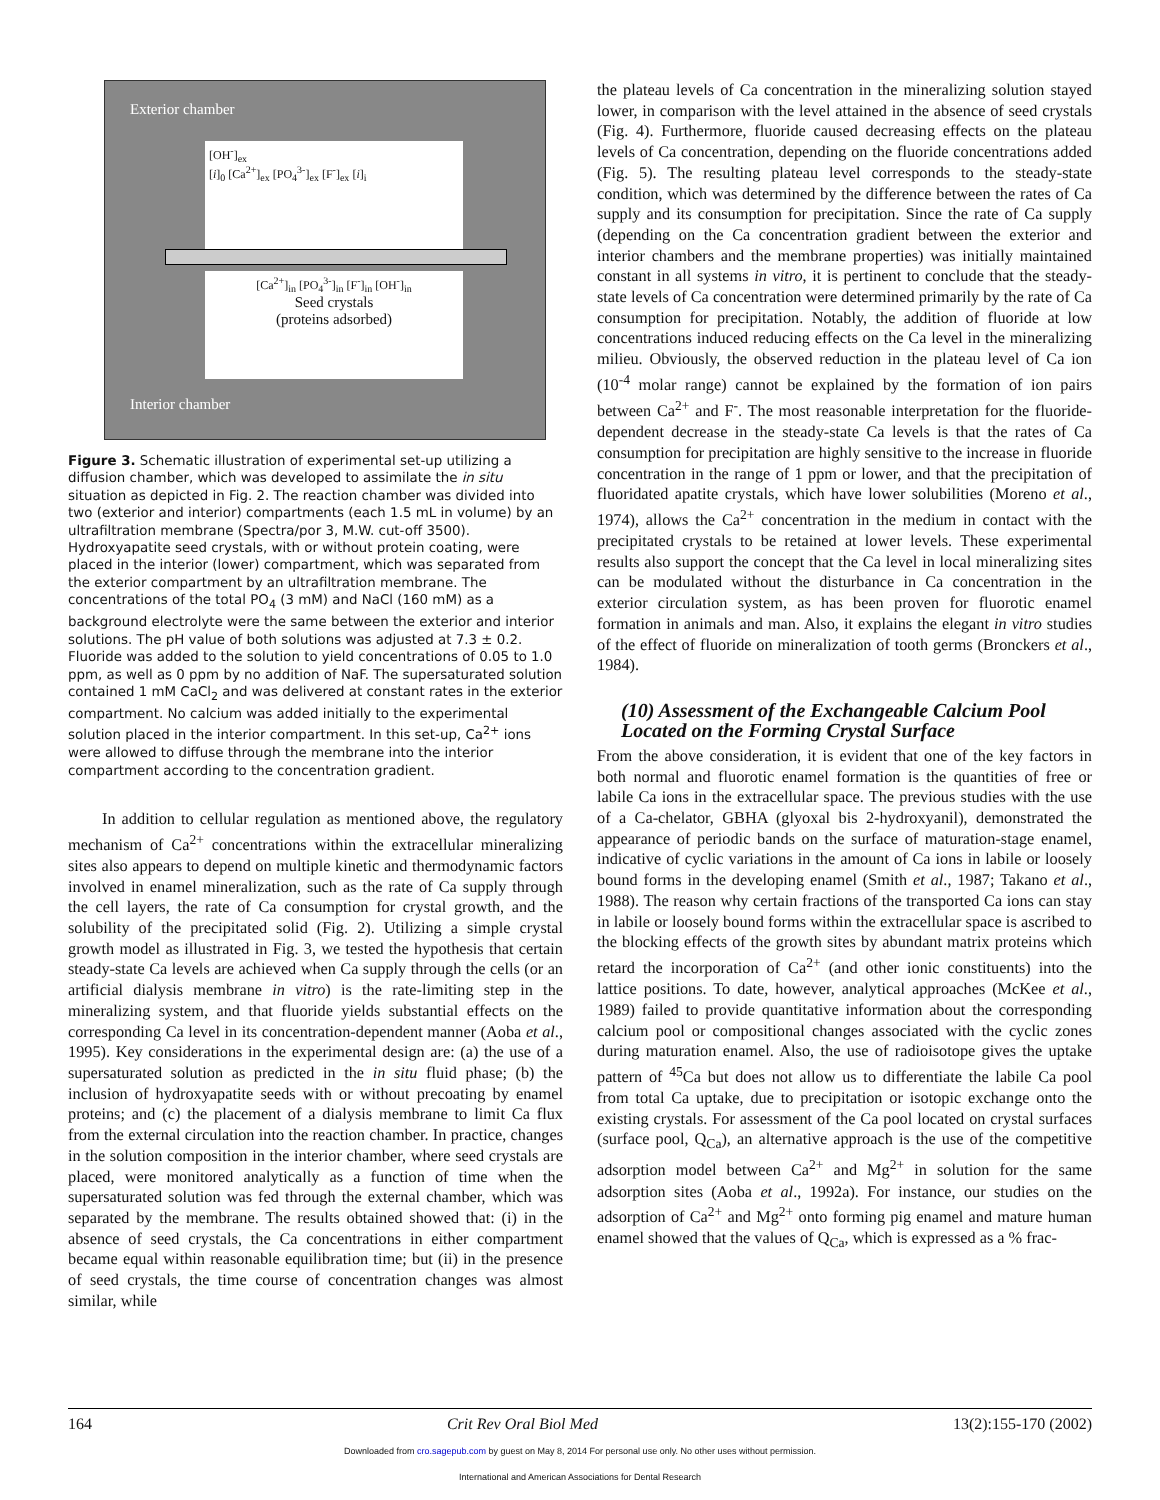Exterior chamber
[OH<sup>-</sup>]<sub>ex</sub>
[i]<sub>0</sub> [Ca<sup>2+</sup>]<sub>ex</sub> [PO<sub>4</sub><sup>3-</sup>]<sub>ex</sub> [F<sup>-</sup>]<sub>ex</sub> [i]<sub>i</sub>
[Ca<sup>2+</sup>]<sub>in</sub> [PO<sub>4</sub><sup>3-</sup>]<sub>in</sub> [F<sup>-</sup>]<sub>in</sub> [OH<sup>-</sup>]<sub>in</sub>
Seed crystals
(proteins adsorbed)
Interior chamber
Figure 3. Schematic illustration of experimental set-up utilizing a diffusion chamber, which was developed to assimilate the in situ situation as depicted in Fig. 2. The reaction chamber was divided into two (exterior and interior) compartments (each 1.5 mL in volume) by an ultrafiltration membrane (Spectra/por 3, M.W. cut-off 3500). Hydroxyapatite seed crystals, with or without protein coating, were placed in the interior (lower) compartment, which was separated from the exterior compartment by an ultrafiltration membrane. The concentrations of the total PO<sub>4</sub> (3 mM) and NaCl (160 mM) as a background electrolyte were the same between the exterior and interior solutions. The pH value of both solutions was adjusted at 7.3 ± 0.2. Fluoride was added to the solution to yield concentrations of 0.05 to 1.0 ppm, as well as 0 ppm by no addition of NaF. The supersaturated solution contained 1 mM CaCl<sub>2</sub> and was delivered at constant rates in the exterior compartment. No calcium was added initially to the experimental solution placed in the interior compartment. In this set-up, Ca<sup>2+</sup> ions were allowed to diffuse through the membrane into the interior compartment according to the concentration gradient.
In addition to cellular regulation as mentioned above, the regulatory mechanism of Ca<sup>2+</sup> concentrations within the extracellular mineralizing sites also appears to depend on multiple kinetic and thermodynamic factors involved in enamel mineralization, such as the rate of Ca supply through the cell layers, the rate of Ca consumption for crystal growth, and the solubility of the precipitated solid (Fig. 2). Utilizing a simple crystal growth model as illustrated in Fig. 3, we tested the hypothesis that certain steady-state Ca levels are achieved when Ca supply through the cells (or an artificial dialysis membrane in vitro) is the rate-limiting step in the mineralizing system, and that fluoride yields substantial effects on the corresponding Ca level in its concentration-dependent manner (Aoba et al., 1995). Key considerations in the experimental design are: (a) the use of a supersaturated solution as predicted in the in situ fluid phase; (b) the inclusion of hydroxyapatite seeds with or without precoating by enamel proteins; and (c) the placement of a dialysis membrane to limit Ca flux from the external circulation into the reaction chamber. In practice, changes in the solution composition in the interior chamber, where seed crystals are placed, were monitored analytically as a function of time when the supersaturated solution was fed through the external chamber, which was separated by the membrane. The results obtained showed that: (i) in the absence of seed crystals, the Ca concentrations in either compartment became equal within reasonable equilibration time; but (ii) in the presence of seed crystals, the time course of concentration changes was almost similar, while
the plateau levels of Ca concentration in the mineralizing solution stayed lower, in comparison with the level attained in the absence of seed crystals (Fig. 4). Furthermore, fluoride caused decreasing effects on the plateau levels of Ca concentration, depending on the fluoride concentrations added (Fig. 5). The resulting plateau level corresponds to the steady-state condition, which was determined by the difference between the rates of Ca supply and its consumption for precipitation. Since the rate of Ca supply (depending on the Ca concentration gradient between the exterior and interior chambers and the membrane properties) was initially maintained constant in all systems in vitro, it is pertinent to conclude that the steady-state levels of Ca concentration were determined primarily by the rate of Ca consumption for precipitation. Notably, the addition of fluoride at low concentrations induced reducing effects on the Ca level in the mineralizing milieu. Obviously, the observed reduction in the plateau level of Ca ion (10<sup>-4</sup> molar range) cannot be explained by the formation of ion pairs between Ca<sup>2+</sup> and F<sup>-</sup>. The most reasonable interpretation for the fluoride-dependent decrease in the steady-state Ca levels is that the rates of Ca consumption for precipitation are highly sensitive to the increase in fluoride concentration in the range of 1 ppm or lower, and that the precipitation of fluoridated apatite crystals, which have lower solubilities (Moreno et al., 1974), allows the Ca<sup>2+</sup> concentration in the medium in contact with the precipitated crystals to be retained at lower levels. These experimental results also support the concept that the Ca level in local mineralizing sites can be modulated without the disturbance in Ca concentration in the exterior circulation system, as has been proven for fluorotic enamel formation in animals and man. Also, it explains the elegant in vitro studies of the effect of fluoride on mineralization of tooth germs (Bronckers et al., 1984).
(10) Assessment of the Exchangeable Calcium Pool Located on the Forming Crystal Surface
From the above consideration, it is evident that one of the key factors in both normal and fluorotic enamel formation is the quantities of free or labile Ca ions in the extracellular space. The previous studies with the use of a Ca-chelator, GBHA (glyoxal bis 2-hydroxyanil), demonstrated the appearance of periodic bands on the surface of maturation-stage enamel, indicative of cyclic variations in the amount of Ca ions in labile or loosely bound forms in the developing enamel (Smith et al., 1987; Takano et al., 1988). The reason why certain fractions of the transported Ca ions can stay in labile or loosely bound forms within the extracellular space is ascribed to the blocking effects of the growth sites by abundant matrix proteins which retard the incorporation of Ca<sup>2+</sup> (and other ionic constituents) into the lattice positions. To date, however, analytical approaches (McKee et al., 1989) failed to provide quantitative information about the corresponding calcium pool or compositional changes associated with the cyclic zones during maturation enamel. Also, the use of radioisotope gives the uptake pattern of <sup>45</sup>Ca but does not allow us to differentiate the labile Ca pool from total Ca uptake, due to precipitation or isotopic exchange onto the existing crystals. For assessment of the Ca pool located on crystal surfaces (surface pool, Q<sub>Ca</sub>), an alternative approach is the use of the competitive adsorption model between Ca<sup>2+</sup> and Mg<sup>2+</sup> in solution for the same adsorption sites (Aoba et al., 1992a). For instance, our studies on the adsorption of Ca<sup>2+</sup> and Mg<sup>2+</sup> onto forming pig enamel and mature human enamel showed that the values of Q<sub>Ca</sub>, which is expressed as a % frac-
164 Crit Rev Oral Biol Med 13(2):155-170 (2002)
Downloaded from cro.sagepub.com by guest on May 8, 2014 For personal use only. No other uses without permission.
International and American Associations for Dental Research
───
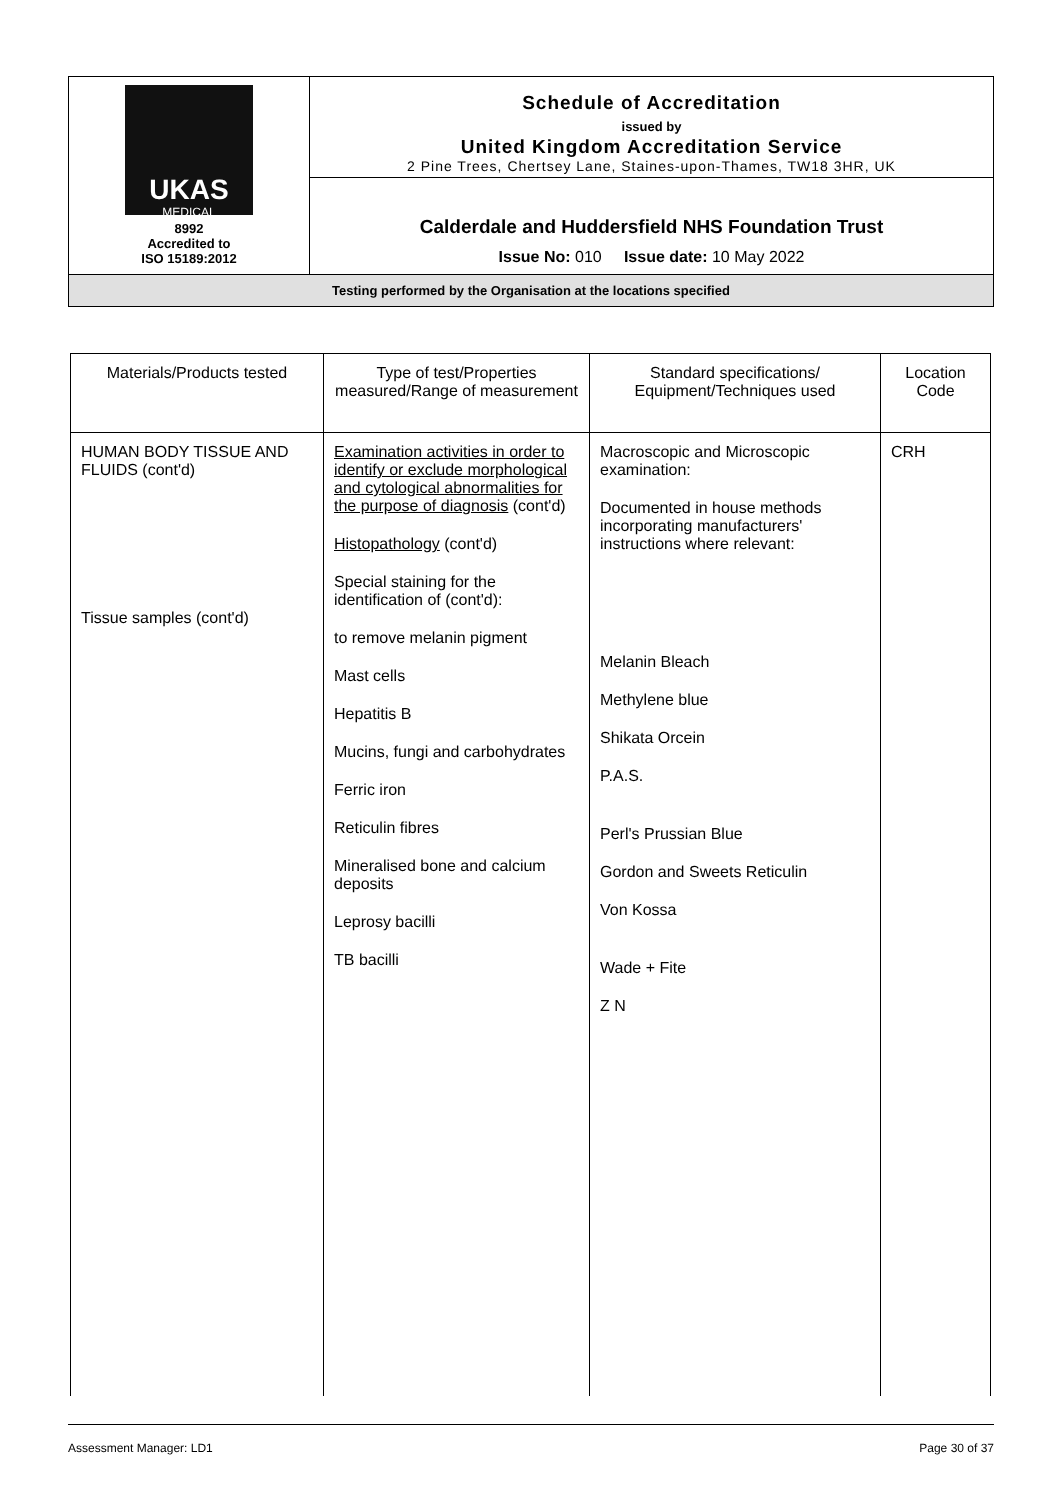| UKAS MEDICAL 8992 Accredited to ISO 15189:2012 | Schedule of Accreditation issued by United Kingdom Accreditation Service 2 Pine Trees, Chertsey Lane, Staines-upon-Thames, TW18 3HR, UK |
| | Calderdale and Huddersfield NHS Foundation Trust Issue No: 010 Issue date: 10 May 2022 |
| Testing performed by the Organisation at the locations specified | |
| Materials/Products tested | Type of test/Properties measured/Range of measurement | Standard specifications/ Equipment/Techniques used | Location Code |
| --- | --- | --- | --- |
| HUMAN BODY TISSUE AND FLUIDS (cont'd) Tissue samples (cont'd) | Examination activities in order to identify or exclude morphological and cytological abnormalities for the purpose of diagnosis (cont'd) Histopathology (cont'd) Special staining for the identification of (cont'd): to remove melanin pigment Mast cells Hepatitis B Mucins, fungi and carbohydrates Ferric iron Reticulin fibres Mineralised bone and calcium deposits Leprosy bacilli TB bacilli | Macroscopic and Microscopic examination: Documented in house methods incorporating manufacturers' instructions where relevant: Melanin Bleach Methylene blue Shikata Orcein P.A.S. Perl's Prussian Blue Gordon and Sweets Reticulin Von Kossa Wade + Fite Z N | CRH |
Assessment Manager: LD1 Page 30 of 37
───
* Problem statement
After locating the line holding "specified | |" above, output exactly that line and every line after it through the line holding "Assessment Manager: LD1 Page 30 of 37". Include nothing else.

* Result for this exercise
| Testing performed by the Organisation at the locations specified | |
| Materials/Products tested | Type of test/Properties measured/Range of measurement | Standard specifications/ Equipment/Techniques used | Location Code |
| --- | --- | --- | --- |
| HUMAN BODY TISSUE AND FLUIDS (cont'd) Tissue samples (cont'd) | Examination activities in order to identify or exclude morphological and cytological abnormalities for the purpose of diagnosis (cont'd) Histopathology (cont'd) Special staining for the identification of (cont'd): to remove melanin pigment Mast cells Hepatitis B Mucins, fungi and carbohydrates Ferric iron Reticulin fibres Mineralised bone and calcium deposits Leprosy bacilli TB bacilli | Macroscopic and Microscopic examination: Documented in house methods incorporating manufacturers' instructions where relevant: Melanin Bleach Methylene blue Shikata Orcein P.A.S. Perl's Prussian Blue Gordon and Sweets Reticulin Von Kossa Wade + Fite Z N | CRH |
Assessment Manager: LD1 Page 30 of 37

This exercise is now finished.